Today at work, I was thumbing through an old reference copy of Vanity Fair (it was either that, or reading August’s GQ for the millionth time) and I read something interesting. When Kate Middleton married Prince William, she was obligated to pick something to add to the royal crest. Being an adorable little princess, she chose
That’s really sweet and screams Middleton, but HELL, there are goddamn DRAGONS on that crest! There are lions breathing fire! There are strange goat men waving flags! So I decided to draw a few ideas of my own, since it seems highly unlikely that I will be marrying Prince Harry.
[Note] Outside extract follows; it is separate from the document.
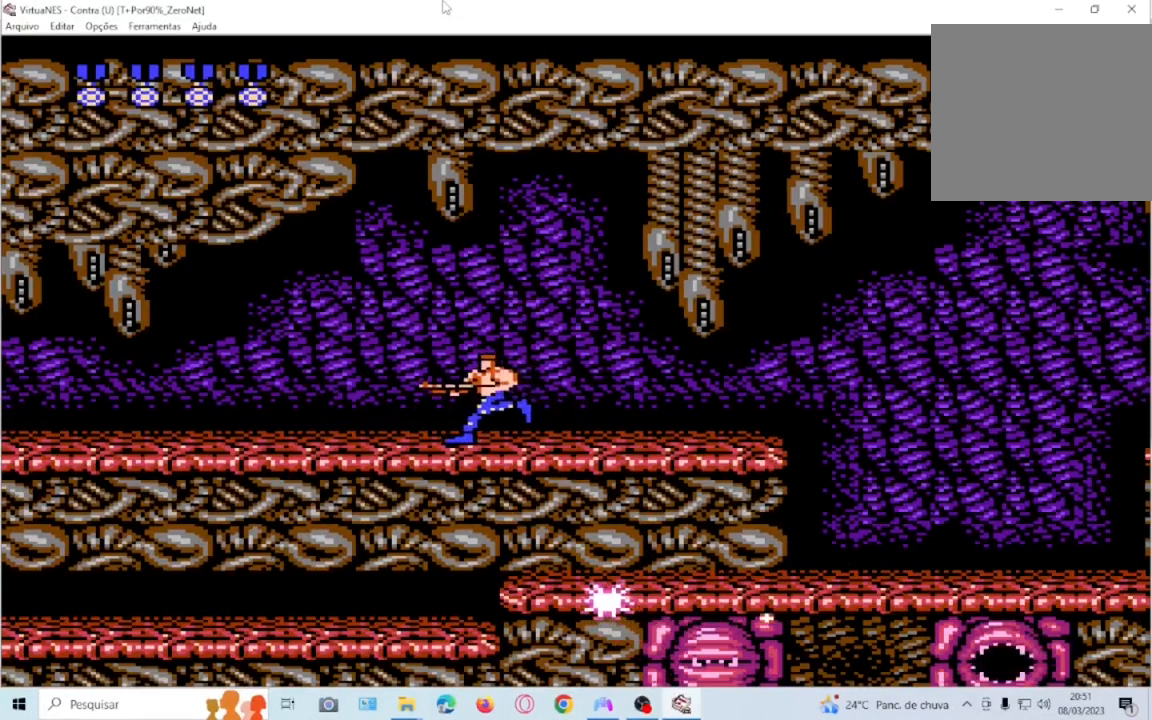
{"buttons": ["DPAD_LEFT"], "events": []}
He is a ginger after all, and I have goddamn standards.
Pheonix armed with guns I drew from watching The Matrix: This has merit and might be my favorite idea, because this is the only creature I could think of that would stand a chance of killing the dragons that have long ruled the English Royal Crest.
For the more risk-taking princess, I have a tiger skydiving during a thunderstorm.
I wanted the last creature to choose from to be powerful and man-eating, but I also wanted a body function to offend the Queen, and I wanted a dash of magic in there, so a royal bear vomiting rainbows and sparkles seems like the right ticket.
Anyway, hopefully future beaus of the royals will somehow read this article and add this to the crest. If you’re reading this, beaus, you have my expressed permission to steal my pictures and throw them on the crest!